[Start of section]
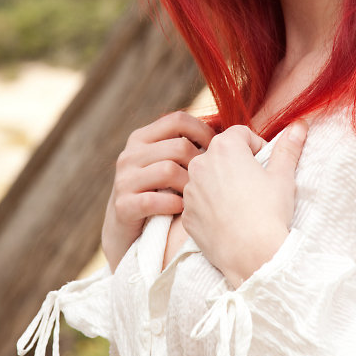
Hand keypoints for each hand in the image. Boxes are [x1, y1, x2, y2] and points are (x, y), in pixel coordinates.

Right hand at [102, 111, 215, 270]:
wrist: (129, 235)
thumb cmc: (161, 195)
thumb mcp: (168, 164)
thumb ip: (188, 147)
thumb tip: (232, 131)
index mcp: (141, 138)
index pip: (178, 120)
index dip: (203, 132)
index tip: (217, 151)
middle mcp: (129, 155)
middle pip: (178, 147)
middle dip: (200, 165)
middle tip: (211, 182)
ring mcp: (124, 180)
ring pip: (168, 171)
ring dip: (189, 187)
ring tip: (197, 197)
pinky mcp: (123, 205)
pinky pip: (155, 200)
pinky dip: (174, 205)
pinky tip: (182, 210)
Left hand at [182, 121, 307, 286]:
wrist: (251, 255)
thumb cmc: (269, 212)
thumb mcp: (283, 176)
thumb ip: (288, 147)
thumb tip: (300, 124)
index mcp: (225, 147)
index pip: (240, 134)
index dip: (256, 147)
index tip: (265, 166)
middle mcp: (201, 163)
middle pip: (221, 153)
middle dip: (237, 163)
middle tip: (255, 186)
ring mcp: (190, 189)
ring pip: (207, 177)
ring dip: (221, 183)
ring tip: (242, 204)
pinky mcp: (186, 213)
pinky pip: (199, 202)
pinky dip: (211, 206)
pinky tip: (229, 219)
[End of section]
[Start of section]
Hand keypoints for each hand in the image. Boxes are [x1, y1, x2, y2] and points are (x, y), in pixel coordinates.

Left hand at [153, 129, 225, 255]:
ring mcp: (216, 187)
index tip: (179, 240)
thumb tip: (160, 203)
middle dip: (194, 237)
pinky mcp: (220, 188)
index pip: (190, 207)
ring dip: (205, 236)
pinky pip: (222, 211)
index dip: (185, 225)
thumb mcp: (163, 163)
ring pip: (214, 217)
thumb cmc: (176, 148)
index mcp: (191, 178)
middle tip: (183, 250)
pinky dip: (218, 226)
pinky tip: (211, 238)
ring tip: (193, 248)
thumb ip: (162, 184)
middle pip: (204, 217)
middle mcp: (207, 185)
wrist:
[End of section]
[Start of section]
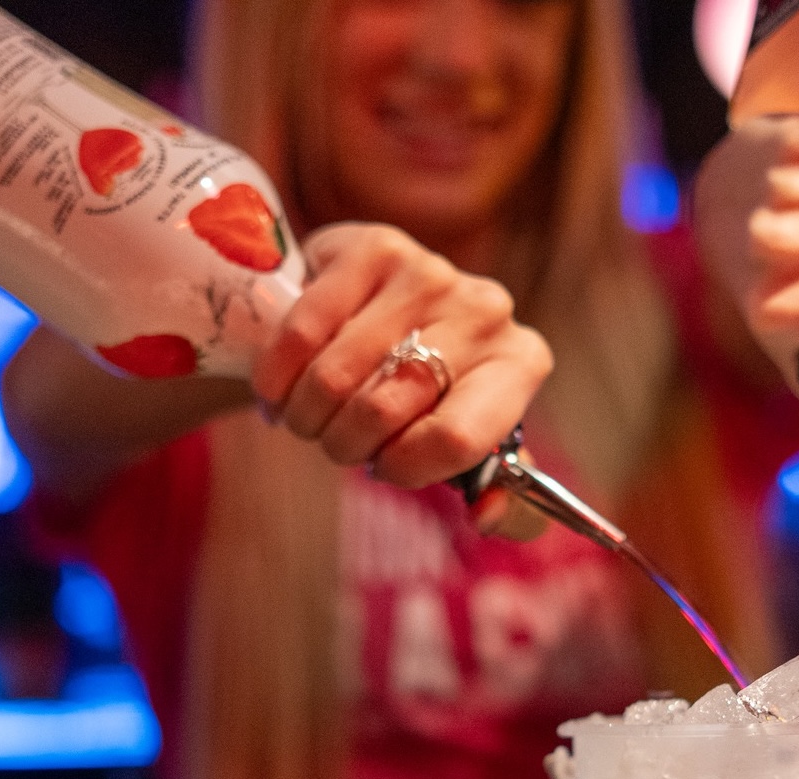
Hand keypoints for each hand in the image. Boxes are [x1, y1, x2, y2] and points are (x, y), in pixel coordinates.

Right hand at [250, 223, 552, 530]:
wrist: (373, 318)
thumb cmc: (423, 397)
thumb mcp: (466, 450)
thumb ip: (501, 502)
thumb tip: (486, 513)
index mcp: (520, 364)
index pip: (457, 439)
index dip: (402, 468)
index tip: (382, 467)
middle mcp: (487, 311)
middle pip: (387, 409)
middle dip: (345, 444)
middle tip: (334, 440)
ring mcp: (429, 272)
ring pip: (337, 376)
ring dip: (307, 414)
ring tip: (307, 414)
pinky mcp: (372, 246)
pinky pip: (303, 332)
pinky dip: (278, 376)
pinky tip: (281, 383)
[End of section]
What you should do.
Across the listing above, count the lines that include "hand" and give the figure with no other words.

Final answer.
7